Artificial intelligence could increase job loss. General practitioners’ (GPs) ability to sort through patients’ medical data and diagnose illnesses pales in comparison to the speed, efficiency and accuracy with which computers can perform the same task. Beyond this profession, the most at-risk jobs lie in radiology, dermatology and pathology, whose work is predicated even more-so on data and pattern recognition. Nick Bryan, the department chair of diagnostic medicine at the University of Texas at Austin, argued in a interview, “I predict that within 10 years no medical imaging study will be reviewed by a radiologist until it has been pre-analyzed by a machine.”
Yet, in many of these cases, job loss is not a foregone conclusion. Bryan and his colleague, Michael Recht, wrote an article for the Journal of the American College of Radiology which stated, “We believe that machine learning and AI will enhance both the value and the professional satisfaction of radiologists,” rather than supplant radiologists entirely, because AI will allow “us to spend more time performing functions that add value and influence patient care and less time doing rote tasks that we neither enjoy nor perform as well as machines.”
The market for empathetic, “people-focused” practitioners is large, which will protect the medical labor market even as A.I grows. The idea of the need for truly human-centric care has seeped into the health sphere in recent years as research has developed discussing the health benefits derived from genuine patient-clinician interaction. In his book, Emotional Intelligence, Daniel Goleman argues “many patients can benefit measurably when their psychological needs are attended to along with their purely medical ones.” To support his claim, he cites a study performed on elderly patients with hip fracture at the Mt. Sinai School of Medicine. The study concluded “patients who received therapy for depression in addition to normal orthopedic care left the hospital an average of two days earlier; total savings for the hundred or so patients was $97,361 in medical costs.”
While it is clear the market for empathetic care exists, it remains unfilled. In an article published by the National Center for Biotechnology Information, titled “Time Allocation in Primary Care Office Visits,” the average duration of office visits in the United States hovers at about 17.4 minutes, with the median at about 15.7. Even worse, physicians must spend much of this time performing data entry and reading medical records, causing actual talk time between patients and physicians to total just over 10 minutes. Consequently, many patients reported having felt rushed during their visit, and many practitioners are admitting feeling burnt-out. Fortunately, improved A.I technology will be able to alleviate these problems by conducting the bulk of data digestion and analysis for the doctors, which will allow clinicians to focus on the patients themselves.
This unfulfilled market for empathetic, patient-focused care suggests that artificial intelligence will not serve simply as a complete replacement for all health professionals; instead, it will eliminate the minutiae of rote tasks and allow professionals to truly connect with their patients. As venture-capitalist Kai-fu Lee argues in his book AI Superpowers, “[A.I] lets all doctors and nurses focus on the human tasks that no machine can do: making patients feel cared for and consoling them when the diagnosis isn’t bright.” Discussing radiologists in particular, Eric Topol asserts in his book Deep Medicine, “It will be the radiologist who… is best positioned to communicate results to patients and provide guidance for how to respond to them.” Overall, much of the job disruption artificial intelligence will initiate within the health sector entails changes in job descriptions rather than the familiar cycle of job loss and reinvention typically observed in periods of creative destruction.

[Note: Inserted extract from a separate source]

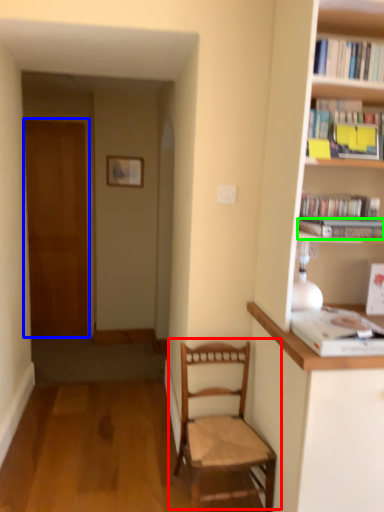
Question: Considering the real-world distances, which object is closest to chair (highlighted by a red box)? door (highlighted by a blue box) or book (highlighted by a green box).

Choices:
 (A) door
 (B) book

Answer: (B)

Moreover, this emphasis on quality, patient-driven care holds numerous other economic ramifications. It will lead to reduced healthcare costs. Not only will more attentive care decrease medical bills, but professionals will be more cost efficient by focusing on valuable tasks. More careful diagnoses, for example, will trim the burgeoning issue of misdiagnoses and unnecessary prescriptions. The already fast-growing biotechnology sector will only accelerate. According to Statista, from 2012 to 2016, revenues in the biotech industry increased from $89.7 billion to $139.4 billion, and the number of public companies from 602 to 704. With the culture shift to personal care entailed by artificial intelligence’s entrance into traditional medicine, as well as by the capabilities of artificial intelligence itself, this industry will only expand in the future.

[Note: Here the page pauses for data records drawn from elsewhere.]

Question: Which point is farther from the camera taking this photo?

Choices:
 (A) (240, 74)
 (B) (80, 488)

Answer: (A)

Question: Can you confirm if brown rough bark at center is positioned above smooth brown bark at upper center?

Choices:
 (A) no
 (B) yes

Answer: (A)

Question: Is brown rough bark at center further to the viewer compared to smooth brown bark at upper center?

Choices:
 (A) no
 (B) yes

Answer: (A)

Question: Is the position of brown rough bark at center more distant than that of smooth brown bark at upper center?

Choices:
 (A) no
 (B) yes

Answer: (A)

Overall, a shift to what Goleman labeled “medicine that cares” will do wonders for all participants in the health sector. That being said, A.I remains limited in its capabilities. The IBM Watson MD Anderson debacle demonstrates these limitations. The company lost $62 million in a failed attempt to turn Watson onto curing cancer. A.I remains in his nascent stages, and it will be some time before the healthcare industry experiences true disruption at its hands. However, its future capabilities are endless, and while disruption will always mean discomfort and some losses, A.I’s potential to catalyze a return to “medicine that cares” will do wonders for healthcare economics at large.